Jessé Souza

Temos o que merecemos 6107

Temos o que merecemos Eu havia acabado de chegar a São Paulo, após um longo voo até o Aeroporto de Congonhas, para um evento. Era perto do meio-dia, cansado, com fome e sem um destino certo porque não havia dado tempo para reservar um hotel. Por isso, eu me concentrava em pesquisar hotéis no Google ao mesmo tempo em que tentava me desvencilhar das moças com sorriso de propaganda de creme dental, que tentavam o velho golpe de vender assinaturas de revistas semanais disfarçadas de brinde, no saguão do aeroporto.

Em uma daquelas bobeadas, nos cinco segundos de leseira a que todos estamos sujeitos, acabei entrando em um taxi por sugestão de um cara que supostamente organizava a fila para os carros que chegam para pegar passageiros. Quando percebi, era tarde. Havia pegado um taxi clandestino e teria que bolar um plano rápido para sair daquela enrascada. Com 26 anos de jornalismo, tendo vivido situações das mais adversas possíveis, não foi difícil pensar em algo.

Eu já havia estado em São Paulo outras vezes, onde sempre dava um jeito de me encontrar com o Alexandre, filho do cronista que escreve logo abaixo desta página de Opinião da Folha, o nosso mestre Afonso Rodrigues. Ele me acompanhava a pé, pelo Centro, me mostrando os pontos turísticos e históricos da cidade. Por isso foi fácil lembrar um hotel ali nas redondezas da Galeria do Rock e simular que já havia alguém me aguardando.

Minha preocupação nem era com o valor do golpe que o falso taxista iria fatalmente aplicar, mas com relatos que eu já havia lido sobre táxis piratas que pegam suas vítimas e as levam para uma cilada, quando são assaltadas. Meu plano deu certo e fiz o golpista acreditar que eu já conhecia Sampa, que havia alguém me esperando no hotel e que eu só estava com o dinheiro do táxi contado.

O curioso é que, durante a longa conversa que tivemos até chegar ao meu destino, o falso taxista falava da corrupção dos políticos e até criticou o presidente da Venezuela, Nicolás Maduro. No final, o valor da corrida: R$180! A mesma pessoa que atacava a corrupção estava aplicando um golpe, mostrando o valor irreal da corrida na tela do celular, achando que seria mais um trouxa.

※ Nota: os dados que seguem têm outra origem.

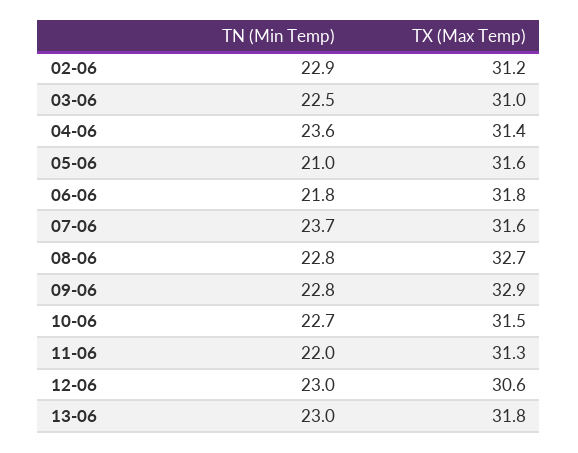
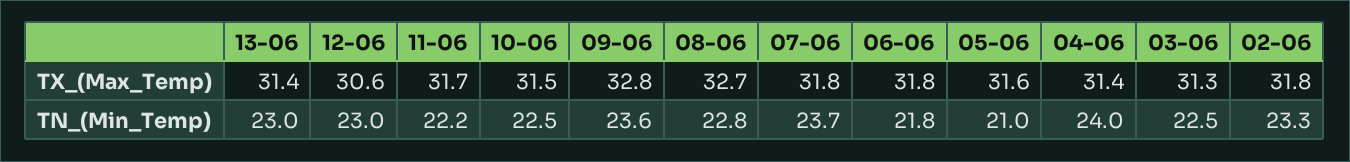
  {
    "TN (Min Temp)": {
-     "02-06": 22.9,
+     "02-06": 23.3,
      "03-06": 22.5,
-     "04-06": 23.6,
+     "04-06": 24,
      "05-06": 21,
      "06-06": 21.8,
      "07-06": 23.7,
      "08-06": 22.8,
-     "09-06": 22.8,
+     "09-06": 23.6,
-     "10-06": 22.7,
+     "10-06": 22.5,
-     "11-06": 22,
+     "11-06": 22.2,
      "12-06": 23,
      "13-06": 23
    },
    "TX (Max Temp)": {
-     "02-06": 31.2,
+     "02-06": 31.8,
-     "03-06": 31,
+     "03-06": 31.3,
      "04-06": 31.4,
      "05-06": 31.6,
      "06-06": 31.8,
-     "07-06": 31.6,
+     "07-06": 31.8,
      "08-06": 32.7,
-     "09-06": 32.9,
+     "09-06": 32.8,
      "10-06": 31.5,
-     "11-06": 31.3,
+     "11-06": 31.7,
      "12-06": 30.6,
-     "13-06": 31.8
+     "13-06": 31.4
    }
  }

Como pedi para ficar perto de um estacionamento de táxis, que certamente abominam os “piratas”, saí do carro, pedi minha bagagem, puxei uma nota R$100,00 e o paguei: “Acho que esse valor é mais que o suficiente. Nem um táxi convencional ganharia esse valor”, disse me retirando em direção aos taxistas. E assim é o Brasil da corrupção, onde moças sorridentes e taxistas piratas já te esperam no aeroporto. É por isso que temos os políticos que merecemos. Porque a corrupção é endêmica e está enraizada de cima para baixo.